SUPPLIED TEXT:

========================================

Engine emissions controls becoming costly
Feb 1, 2004 12:00 PM
TRUCK engine emissions controls required by the Environmental Protection Agency (EPA) have not improved truck performance. As a matter of fact, EPA regulation-compliance has resulted in higher costs and less fuel economy, said Bill Gouse of the American Trucking Associations.
The EPA regulations address, among other things, nitrogen oxides (NOx) that form when fuels burn at high temperatures, such as in motor vehicle engines. Manufacturers are mandated to produce engines in incremental years that will reduce NOx.
As manufacturers scurry to produce the engines, carriers are finding that the engines now on the road are demonstrating fuel economy that has gone “not to bad, but to horrible,” Gouse said.
He also pointed out that the long-time durability of the new engines is unknown — and the trucks are getting heavier as a result of the engine requirements.
As for controlling particulates that can't be captured and burned in the engine, a trap may have to be installed as part of the exhaust system.

========================================

RECORDS:

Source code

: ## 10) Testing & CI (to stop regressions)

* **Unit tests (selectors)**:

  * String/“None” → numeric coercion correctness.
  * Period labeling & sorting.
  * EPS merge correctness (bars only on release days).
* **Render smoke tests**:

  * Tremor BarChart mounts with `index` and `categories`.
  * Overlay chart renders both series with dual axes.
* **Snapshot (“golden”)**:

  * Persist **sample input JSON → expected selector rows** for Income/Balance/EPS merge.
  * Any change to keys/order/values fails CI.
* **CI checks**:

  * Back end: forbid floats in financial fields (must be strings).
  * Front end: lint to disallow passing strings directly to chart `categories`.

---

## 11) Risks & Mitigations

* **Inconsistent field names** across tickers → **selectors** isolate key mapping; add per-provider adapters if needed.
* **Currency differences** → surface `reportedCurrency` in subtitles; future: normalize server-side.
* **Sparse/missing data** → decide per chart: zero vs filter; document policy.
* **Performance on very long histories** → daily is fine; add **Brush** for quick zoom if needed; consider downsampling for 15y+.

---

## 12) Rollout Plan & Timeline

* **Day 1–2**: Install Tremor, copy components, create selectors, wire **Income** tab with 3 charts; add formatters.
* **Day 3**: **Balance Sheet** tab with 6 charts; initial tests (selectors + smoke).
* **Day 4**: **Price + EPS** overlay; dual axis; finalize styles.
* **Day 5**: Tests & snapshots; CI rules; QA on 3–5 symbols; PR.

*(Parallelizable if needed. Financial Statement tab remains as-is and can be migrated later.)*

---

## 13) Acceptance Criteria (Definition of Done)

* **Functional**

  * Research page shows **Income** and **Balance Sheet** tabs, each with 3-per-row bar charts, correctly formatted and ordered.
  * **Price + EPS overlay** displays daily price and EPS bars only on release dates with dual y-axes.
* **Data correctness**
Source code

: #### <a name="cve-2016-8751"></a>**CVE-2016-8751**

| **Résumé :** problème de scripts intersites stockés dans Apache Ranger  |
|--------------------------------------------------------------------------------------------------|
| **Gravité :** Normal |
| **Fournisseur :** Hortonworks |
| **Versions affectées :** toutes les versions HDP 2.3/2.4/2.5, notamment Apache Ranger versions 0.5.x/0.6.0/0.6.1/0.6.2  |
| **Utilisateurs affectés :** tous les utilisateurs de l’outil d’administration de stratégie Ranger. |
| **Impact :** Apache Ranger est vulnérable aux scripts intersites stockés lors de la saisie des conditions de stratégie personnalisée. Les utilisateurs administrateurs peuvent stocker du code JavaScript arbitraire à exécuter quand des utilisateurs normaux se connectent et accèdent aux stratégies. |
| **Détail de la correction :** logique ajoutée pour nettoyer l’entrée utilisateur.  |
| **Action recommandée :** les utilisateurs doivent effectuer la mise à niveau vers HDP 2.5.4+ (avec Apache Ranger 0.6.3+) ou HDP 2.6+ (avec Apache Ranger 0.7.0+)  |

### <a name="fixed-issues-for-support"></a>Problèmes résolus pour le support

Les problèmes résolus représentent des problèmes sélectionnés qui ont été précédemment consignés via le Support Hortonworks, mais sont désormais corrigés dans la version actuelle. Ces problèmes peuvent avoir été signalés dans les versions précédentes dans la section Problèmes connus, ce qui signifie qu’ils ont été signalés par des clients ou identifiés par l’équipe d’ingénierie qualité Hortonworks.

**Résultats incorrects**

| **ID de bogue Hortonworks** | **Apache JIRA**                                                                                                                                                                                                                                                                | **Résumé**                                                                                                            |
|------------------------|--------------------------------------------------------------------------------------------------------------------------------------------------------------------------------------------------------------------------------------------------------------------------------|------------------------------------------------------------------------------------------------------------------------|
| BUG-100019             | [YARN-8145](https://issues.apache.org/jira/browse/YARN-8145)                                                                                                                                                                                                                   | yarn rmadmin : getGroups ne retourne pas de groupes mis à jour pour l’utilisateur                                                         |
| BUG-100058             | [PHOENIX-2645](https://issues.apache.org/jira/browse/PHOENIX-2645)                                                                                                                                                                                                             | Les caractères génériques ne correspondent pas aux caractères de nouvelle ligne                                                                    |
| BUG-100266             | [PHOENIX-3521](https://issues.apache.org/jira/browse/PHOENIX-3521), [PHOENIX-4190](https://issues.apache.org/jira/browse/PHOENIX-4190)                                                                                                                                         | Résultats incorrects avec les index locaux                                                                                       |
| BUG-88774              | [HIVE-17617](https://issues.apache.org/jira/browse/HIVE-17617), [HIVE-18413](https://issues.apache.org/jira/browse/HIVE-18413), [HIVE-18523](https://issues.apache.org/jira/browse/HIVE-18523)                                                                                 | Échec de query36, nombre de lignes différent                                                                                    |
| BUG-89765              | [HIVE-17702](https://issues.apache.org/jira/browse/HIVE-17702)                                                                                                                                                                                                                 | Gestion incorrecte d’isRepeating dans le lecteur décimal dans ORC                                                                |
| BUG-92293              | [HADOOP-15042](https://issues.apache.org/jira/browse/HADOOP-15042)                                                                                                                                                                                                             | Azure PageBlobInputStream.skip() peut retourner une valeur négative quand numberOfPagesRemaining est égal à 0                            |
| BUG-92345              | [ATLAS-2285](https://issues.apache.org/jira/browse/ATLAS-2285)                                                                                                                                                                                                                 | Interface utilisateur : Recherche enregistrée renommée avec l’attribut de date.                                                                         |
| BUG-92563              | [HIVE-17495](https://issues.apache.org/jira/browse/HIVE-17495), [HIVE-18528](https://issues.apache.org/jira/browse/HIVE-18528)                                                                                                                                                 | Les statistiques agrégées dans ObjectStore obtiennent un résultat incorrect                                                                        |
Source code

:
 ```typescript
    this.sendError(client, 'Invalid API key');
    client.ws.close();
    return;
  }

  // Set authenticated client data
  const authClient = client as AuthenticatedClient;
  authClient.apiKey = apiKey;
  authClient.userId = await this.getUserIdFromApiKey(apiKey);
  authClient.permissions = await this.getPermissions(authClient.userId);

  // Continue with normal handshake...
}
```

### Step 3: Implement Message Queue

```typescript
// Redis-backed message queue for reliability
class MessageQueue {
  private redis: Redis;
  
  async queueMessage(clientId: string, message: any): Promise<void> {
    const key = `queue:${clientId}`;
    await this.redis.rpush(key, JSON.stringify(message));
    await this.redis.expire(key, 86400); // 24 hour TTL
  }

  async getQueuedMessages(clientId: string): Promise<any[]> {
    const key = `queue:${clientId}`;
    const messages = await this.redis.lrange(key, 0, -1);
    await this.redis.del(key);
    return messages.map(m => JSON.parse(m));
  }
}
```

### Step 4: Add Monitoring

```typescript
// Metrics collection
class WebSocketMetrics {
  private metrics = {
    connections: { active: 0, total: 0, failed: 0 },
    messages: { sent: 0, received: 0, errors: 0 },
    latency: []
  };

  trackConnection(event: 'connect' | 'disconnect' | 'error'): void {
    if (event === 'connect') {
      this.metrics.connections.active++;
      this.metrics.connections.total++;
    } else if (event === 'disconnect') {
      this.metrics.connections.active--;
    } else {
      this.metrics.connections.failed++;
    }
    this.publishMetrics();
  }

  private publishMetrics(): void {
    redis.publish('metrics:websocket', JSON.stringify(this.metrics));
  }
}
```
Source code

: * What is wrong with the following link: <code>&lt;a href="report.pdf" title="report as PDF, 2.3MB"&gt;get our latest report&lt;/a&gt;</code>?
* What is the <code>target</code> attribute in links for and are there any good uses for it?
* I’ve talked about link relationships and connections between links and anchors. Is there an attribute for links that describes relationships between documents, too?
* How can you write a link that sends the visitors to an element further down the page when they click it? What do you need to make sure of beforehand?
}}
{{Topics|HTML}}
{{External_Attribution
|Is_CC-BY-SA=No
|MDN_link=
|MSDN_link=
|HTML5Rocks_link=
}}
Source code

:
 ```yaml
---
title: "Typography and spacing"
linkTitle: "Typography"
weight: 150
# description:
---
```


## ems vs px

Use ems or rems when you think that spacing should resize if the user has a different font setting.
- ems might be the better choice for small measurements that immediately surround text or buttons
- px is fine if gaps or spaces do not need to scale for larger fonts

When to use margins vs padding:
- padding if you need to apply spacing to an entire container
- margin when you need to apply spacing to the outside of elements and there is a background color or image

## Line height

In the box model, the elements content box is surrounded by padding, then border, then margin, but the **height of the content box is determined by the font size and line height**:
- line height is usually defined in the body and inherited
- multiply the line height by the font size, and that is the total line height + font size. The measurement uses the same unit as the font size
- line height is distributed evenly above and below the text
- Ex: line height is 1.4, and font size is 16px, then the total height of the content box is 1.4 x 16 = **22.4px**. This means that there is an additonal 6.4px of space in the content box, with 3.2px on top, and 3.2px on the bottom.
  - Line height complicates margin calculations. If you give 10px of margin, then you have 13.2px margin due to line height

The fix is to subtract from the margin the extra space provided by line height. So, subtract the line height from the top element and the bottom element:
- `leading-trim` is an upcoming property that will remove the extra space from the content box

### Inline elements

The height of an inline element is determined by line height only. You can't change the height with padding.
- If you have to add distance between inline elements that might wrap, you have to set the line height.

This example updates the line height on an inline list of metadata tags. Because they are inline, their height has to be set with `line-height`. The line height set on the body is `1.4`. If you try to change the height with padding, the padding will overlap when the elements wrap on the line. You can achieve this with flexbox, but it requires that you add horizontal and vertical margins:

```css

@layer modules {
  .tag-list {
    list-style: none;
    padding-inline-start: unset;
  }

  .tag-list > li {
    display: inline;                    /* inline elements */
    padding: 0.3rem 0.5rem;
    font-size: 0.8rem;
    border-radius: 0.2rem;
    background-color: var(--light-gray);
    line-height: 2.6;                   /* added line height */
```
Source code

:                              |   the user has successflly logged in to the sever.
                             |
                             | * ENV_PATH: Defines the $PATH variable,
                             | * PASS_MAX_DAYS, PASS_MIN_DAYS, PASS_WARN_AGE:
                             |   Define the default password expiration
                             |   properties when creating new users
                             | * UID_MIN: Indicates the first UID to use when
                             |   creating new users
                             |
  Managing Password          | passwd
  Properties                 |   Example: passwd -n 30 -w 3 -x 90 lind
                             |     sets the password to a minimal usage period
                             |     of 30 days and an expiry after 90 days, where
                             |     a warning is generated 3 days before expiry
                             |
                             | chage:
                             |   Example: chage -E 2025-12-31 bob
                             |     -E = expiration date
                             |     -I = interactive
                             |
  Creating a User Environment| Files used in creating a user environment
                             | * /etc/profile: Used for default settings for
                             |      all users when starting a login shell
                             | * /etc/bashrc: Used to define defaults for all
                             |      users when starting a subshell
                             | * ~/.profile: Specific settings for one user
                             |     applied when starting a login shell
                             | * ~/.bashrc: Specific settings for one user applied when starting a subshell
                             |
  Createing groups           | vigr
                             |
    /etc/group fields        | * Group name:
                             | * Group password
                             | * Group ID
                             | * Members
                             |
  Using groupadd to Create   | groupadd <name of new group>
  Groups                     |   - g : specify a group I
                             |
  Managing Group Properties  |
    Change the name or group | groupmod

========================================

YOUR INSTRUCTIONS: Quote the article on engine emissions controls word for word, from its headline through its final sentence.

SOLUTION TO THIS PROBLEM:
Engine emissions controls becoming costly
Feb 1, 2004 12:00 PM
TRUCK engine emissions controls required by the Environmental Protection Agency (EPA) have not improved truck performance. As a matter of fact, EPA regulation-compliance has resulted in higher costs and less fuel economy, said Bill Gouse of the American Trucking Associations.
The EPA regulations address, among other things, nitrogen oxides (NOx) that form when fuels burn at high temperatures, such as in motor vehicle engines. Manufacturers are mandated to produce engines in incremental years that will reduce NOx.
As manufacturers scurry to produce the engines, carriers are finding that the engines now on the road are demonstrating fuel economy that has gone “not to bad, but to horrible,” Gouse said.
He also pointed out that the long-time durability of the new engines is unknown — and the trucks are getting heavier as a result of the engine requirements.
As for controlling particulates that can't be captured and burned in the engine, a trap may have to be installed as part of the exhaust system.